[wwwsearch-commits] r33284 - in wwwsearch/mechanize/trunk: . mechanize
jjlee at codespeak.net
jjlee at codespeak.net
Sat Oct 14 19:16:27 CEST 2006
Author: jjlee
Date: Sat Oct 14 19:16:24 2006
New Revision: 33284
Modified:
wwwsearch/mechanize/trunk/0.1-changes.txt
wwwsearch/mechanize/trunk/README.html.in
wwwsearch/mechanize/trunk/functional_tests.py
wwwsearch/mechanize/trunk/mechanize/__init__.py
wwwsearch/mechanize/trunk/mechanize/_mechanize.py
wwwsearch/mechanize/trunk/mechanize/_response.py
wwwsearch/mechanize/trunk/mechanize/_useragent.py
Log:
Reinstate set_seekable_responses() (had to create an additional class and change the base class of Browser to do so). Functional tests not run since SF is down :-(
Modified: wwwsearch/mechanize/trunk/0.1-changes.txt
==============================================================================
--- wwwsearch/mechanize/trunk/0.1-changes.txt (original)
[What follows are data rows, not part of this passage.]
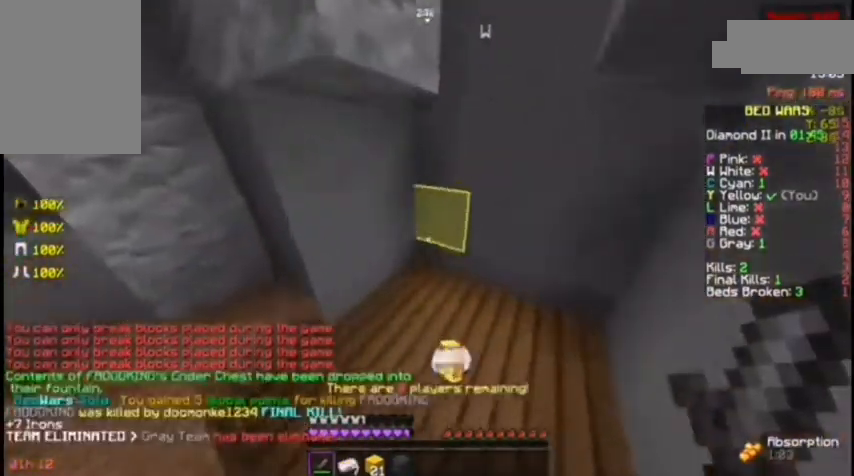
{"keys": ["a", "space", "w"], "mouse": ["left"], "events": [[200, "a", "down"], [200, "d", "up"], [233, "mouse_left", "down"], [433, "mouse_left", "up"], [433, "space", "down"], [500, "mouse_left", "down"]]}
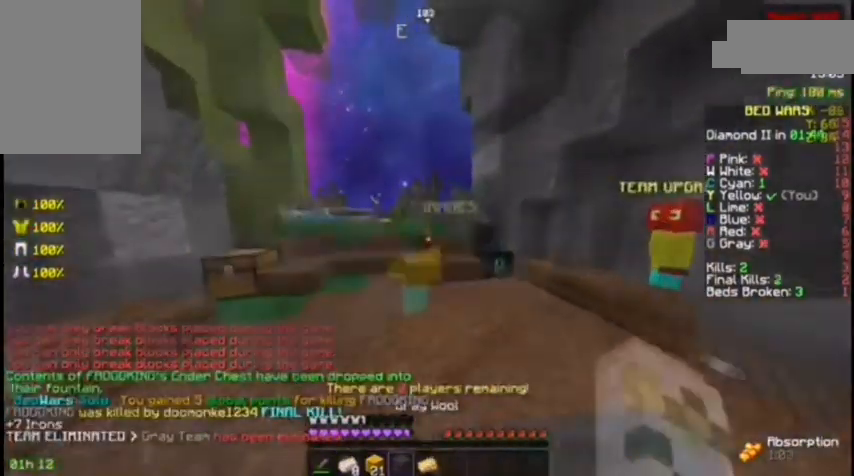
{"keys": [], "mouse": [], "events": [[33, "mouse_left", "up"], [67, "a", "up"], [67, "d", "down"], [100, "mouse_left", "down"], [133, "space", "up"], [167, "mouse_left", "up"], [167, "mouse_right", "down"], [200, "s", "down"], [200, "w", "up"], [233, "a", "down"], [267, "d", "up"], [333, "a", "up"], [333, "mouse_right", "up"], [333, "s", "up"]]}
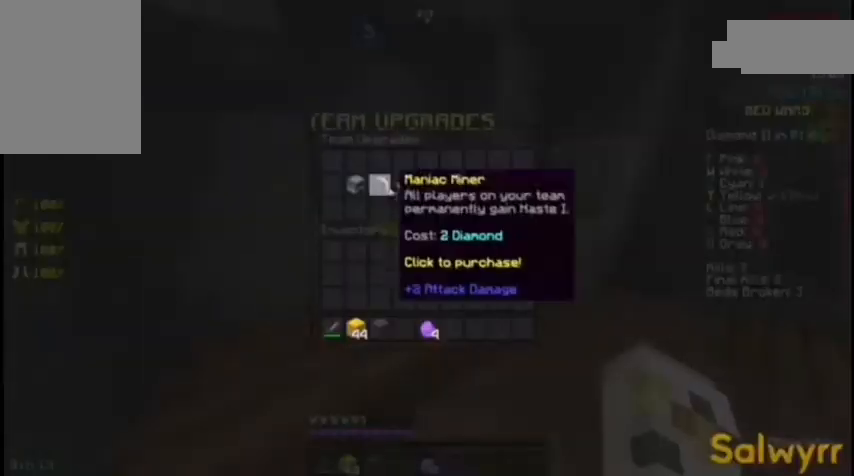
{"keys": [], "mouse": [], "events": []}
+++ wwwsearch/mechanize/trunk/0.1-changes.txt Sat Oct 14 19:16:24 2006
@@ -52,7 +52,9 @@
- mechanize.Browser.default_encoding is gone.
- mechanize.Browser.set_seekable_responses() is gone (they're always
- .seek()able).
+ .seek()able). Browser and UserAgent now both inherit from
+ mechanize.UserAgentBase, and UserAgent is now there only to add the
+ single method .set_seekable_responses().
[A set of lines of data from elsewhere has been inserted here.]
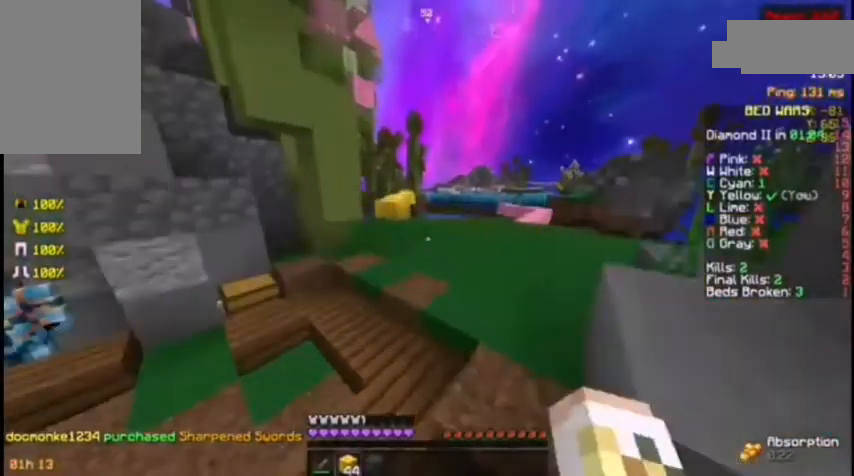
{"keys": ["space", "w"], "mouse": [], "events": []}
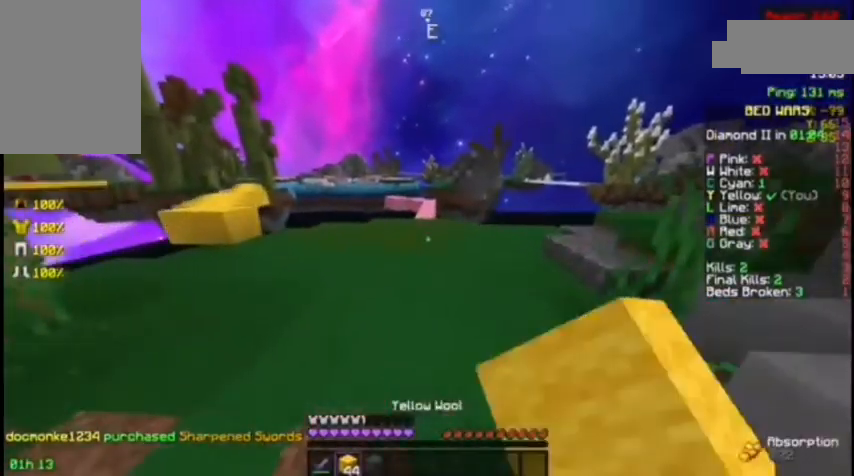
{"keys": ["space", "w"], "mouse": [], "events": [[67, "mouse_left", "down"], [167, "mouse_left", "up"], [333, "mouse_left", "down"], [467, "mouse_left", "up"]]}
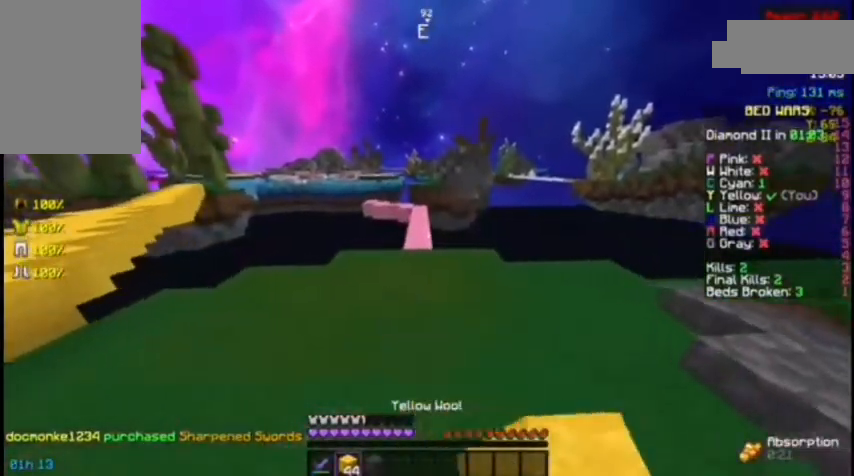
{"keys": ["space", "w"], "mouse": ["left"], "events": [[67, "mouse_left", "down"], [133, "mouse_left", "up"], [167, "mouse_left", "down"], [200, "mouse_left", "up"], [333, "mouse_left", "down"], [400, "mouse_left", "up"], [467, "mouse_left", "down"]]}
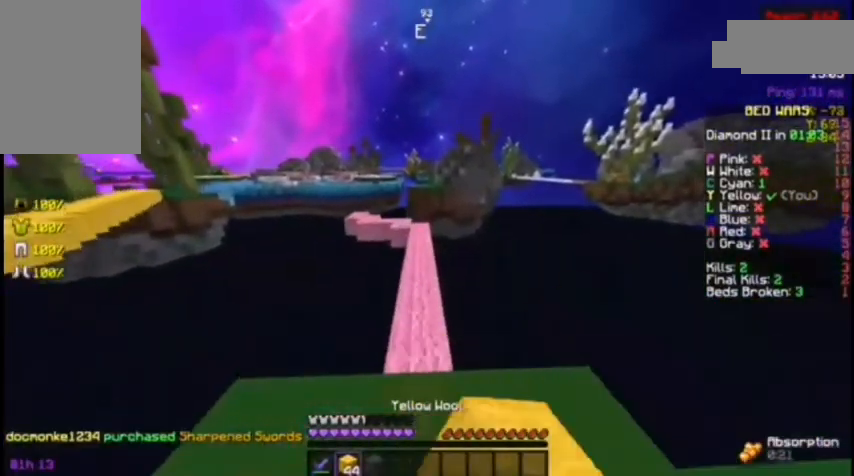
{"keys": ["w"], "mouse": [], "events": [[67, "mouse_left", "up"], [300, "mouse_left", "down"], [367, "mouse_left", "up"], [467, "space", "up"]]}
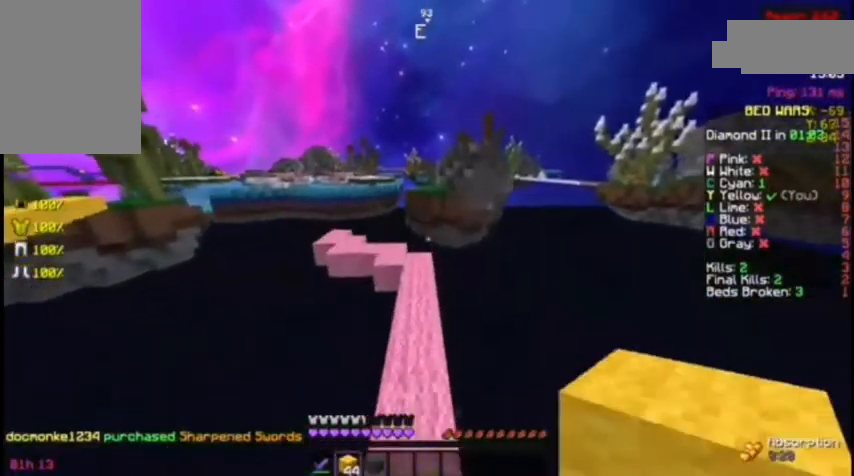
{"keys": ["w"], "mouse": [], "events": []}
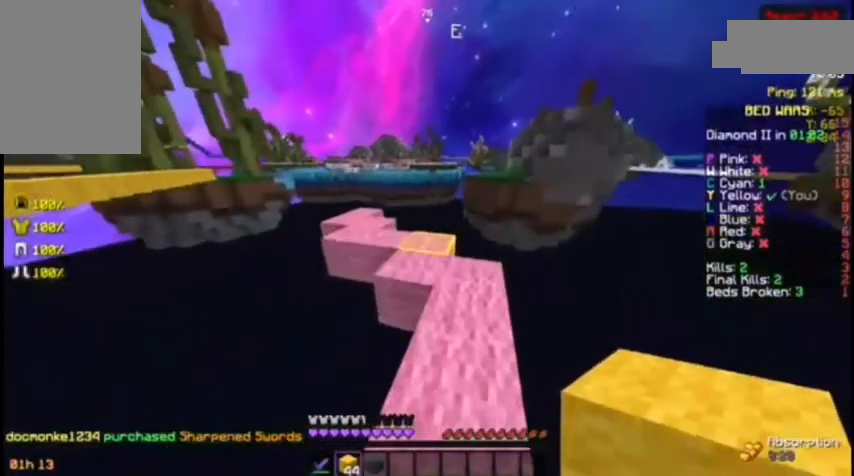
{"keys": ["s"], "mouse": [], "events": [[67, "mouse_right", "down"], [167, "mouse_right", "up"], [167, "space", "down"], [333, "space", "up"], [367, "w", "up"], [467, "s", "down"]]}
- Added Browser.encoding().
Modified: wwwsearch/mechanize/trunk/README.html.in
==============================================================================
--- wwwsearch/mechanize/trunk/README.html.in (original)
+++ wwwsearch/mechanize/trunk/README.html.in Sat Oct 14 19:16:24 2006
@@ -42,16 +42,18 @@
<ul>
<li><code>mechanize.Browser</code> is a subclass of
- <code>mechanize.UserAgent</code>, which is, in turn, a subclass of
+ <code>mechanize.UserAgentBase</code>, which is, in turn, a subclass of
<code>urllib2.OpenerDirector</code> (in fact, of
<code>mechanize.OpenerDirector</code>), so:
<ul>
<li>any URL can be opened, not just <code>http:</code>
- <li><code>mechanize.UserAgent</code> offers easy dynamic configuration of
- user-agent features like protocol, cookie, redirection and
- <code>robots.txt</code> handling, without having to make a new
- <code>OpenerDirector</code> each time, e.g. by calling
- <code>build_opener()</code>.
+
+ <li><code>mechanize.UserAgentBase</code> offers easy dynamic
+ configuration of user-agent features like protocol, cookie,
+ redirection and <code>robots.txt</code> handling, without having
+ to make a new <code>OpenerDirector</code> each time, e.g. by
+ calling <code>build_opener()</code>.
+
</ul>
<li>Easy HTML form filling, using <a href="../ClientForm/">ClientForm</a>
interface.
@@ -181,6 +183,21 @@
way.
+<a name="useragentbase"></a>
+<h2>UserAgent vs UserAgentBase</h2>
+
+<code>mechanize.UserAgent</code> is a trivial subclass of
+<code>mechanize.UserAgentBase</code>, adding just one method,
+<code>.set_seekable_responses()</code>, which allows switching off the
+addition of the <code>.seek()</code> method to response objects:
+
+@{colorize("""
+import mechanize
+response = mechanize.urlopen("http://www.example.com/")
+print response.read()
+""")}
+
+
<a name="compatnotes"></a>
<h2>Compatibility</h2>
Modified: wwwsearch/mechanize/trunk/functional_tests.py
==============================================================================
--- wwwsearch/mechanize/trunk/functional_tests.py (original)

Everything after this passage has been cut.